16 Ottobre 2015
pubblicato da Rino Genovese

Da São Paulo

dilma rousseff

di Rino Genovese

Mettiamola così: la socialdemocrazia è un’ottima risorsa finché un paese è in sviluppo, perché serve a ridistribuire il reddito, ma nei periodi di vacche magre, quando tutto si complica, bisognerebbe inventarsi qualche altra cosa che non sia alzare bandiera bianca cominciando a fare una politica di rigore.

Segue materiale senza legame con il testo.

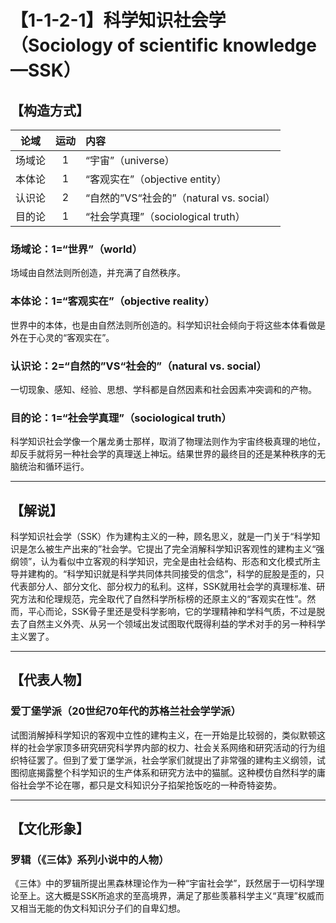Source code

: # 【1-1-2-1】科学知识社会学（Sociology of scientific knowledge—SSK）
## 【构造方式】

|  论域  | 运动 | 内容                                     |
| :----: | :--: | :--------------------------------------- |
| 场域论 |  1   | “宇宙”（universe）                       |
| 本体论 |  1   | “客观实在”（objective entity）           |
| 认识论 |  2   | “自然的”VS“社会的”（natural vs. social） |
| 目的论 |  1   | “社会学真理”（sociological truth）       |

### 场域论：1=“世界”（world）

场域由自然法则所创造，并充满了自然秩序。

### 本体论：1=“客观实在”（objective reality）

世界中的本体，也是由自然法则所创造的。科学知识社会倾向于将这些本体看做是外在于心灵的“客观实在”。

### 认识论：2=“自然的”VS“社会的”（natural vs. social）

一切现象、感知、经验、思想、学科都是自然因素和社会因素冲突调和的产物。

### 目的论：1=“社会学真理”（sociological truth）

科学知识社会学像一个屠龙勇士那样，取消了物理法则作为宇宙终极真理的地位，却反手就将另一种社会学的真理送上神坛。结果世界的最终目的还是某种秩序的无脑统治和循环运行。

------

## 【解说】

科学知识社会学（SSK）作为建构主义的一种，顾名思义，就是一门关于“科学知识是怎么被生产出来的”社会学。它提出了完全消解科学知识客观性的建构主义“强纲领”，认为看似中立客观的科学知识，完全是由社会结构、形态和文化模式所主导并建构的。“科学知识就是科学共同体共同接受的信念”，科学的屁股是歪的，只代表部分人、部分文化、部分权力的私利。这样，SSK就用社会学的真理标准、研究方法和伦理规范，完全取代了自然科学所标榜的还原主义的“客观实在性”。然而，平心而论，SSK骨子里还是受科学影响，它的学理精神和学科气质，不过是脱去了自然主义外壳、从另一个领域出发试图取代既得利益的学术对手的另一种科学主义罢了。

------

## 【代表人物】

### 爱丁堡学派（20世纪70年代的苏格兰社会学学派）

试图消解掉科学知识的客观中立性的建构主义，在一开始是比较弱的，类似默顿这样的社会学家顶多研究研究科学界内部的权力、社会关系网络和研究活动的行为组织特征罢了。但到了爱丁堡学派，社会学家们就提出了非常强的建构主义纲领，试图彻底揭露整个科学知识的生产体系和研究方法中的猫腻。这种模仿自然科学的庸俗社会学不论在哪，都只是文科知识分子掐架抢饭吃的一种奇特姿势。

------

## 【文化形象】

### 罗辑（《三体》系列小说中的人物）

《三体》中的罗辑所提出黑森林理论作为一种“宇宙社会学”，跃然居于一切科学理论至上。这大概是SSK所追求的至高境界，满足了那些羡慕科学主义“真理”权威而又相当无能的伪文科知识分子们的自卑幻想。
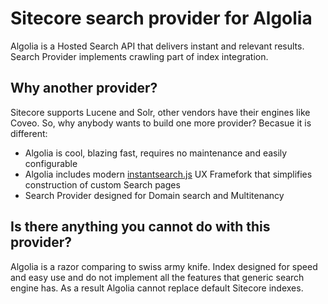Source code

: # Sitecore search provider for Algolia

Algolia is a Hosted Search API that delivers instant and relevant results. Search Provider implements crawling part of index integration.

## Why another provider?

Sitecore supports Lucene and Solr, other vendors have their engines like Coveo. So, why anybody wants to build one more provider?
Becasue it is different:

* Algolia is cool, blazing fast, requires no maintenance and easily configurable
* Algolia includes modern [instantsearch.js](https://community.algolia.com/instantsearch.js) UX Framefork that simplifies construction of custom Search pages   
* Search Provider designed for Domain search and Multitenancy


## Is there anything you cannot do with this provider?

Algolia is a razor comparing to swiss army knife. Index designed for speed and easy use and do not implement all the features that generic search engine has.
As a result Algolia cannot replace default Sitecore indexes.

Questa semplice considerazione, tra i grattacieli di São Paulo (sto scrivendo dal ventiquattresimo piano dell’edificio Copan, creazione anni cinquanta di Oscar Niemeyer), spiega sinteticamente ciò che sta accadendo in Brasile, il paese “mostro” del Sudamerica con i suoi duecento milioni e passa di abitanti di vario colore e svariata provenienza. Dopo il periodo Lula in cui, sull’onda dello sviluppo e mediante un compromesso tra gruppi sociali differenti, quaranta milioni di persone sono uscite dalla povertà, accedendo per la prima volta ai consumi (ah, quando si blatera contro il consumismo, come vorrei che si venissero a visitare un po’ i paesi dello storico sottosviluppo mondiale…) e formando una nuova “classe media” (il cui reddito, per comprendere le proporzioni rispetto all’Europa, si colloca tra i cinquecento e i mille euro al mese), dopo quel periodo fantastico, da circa un anno il Brasile è entrato in recessione, e si calcola che il prodotto interno lordo nel 2015 sarà tra il -2 e il -3%.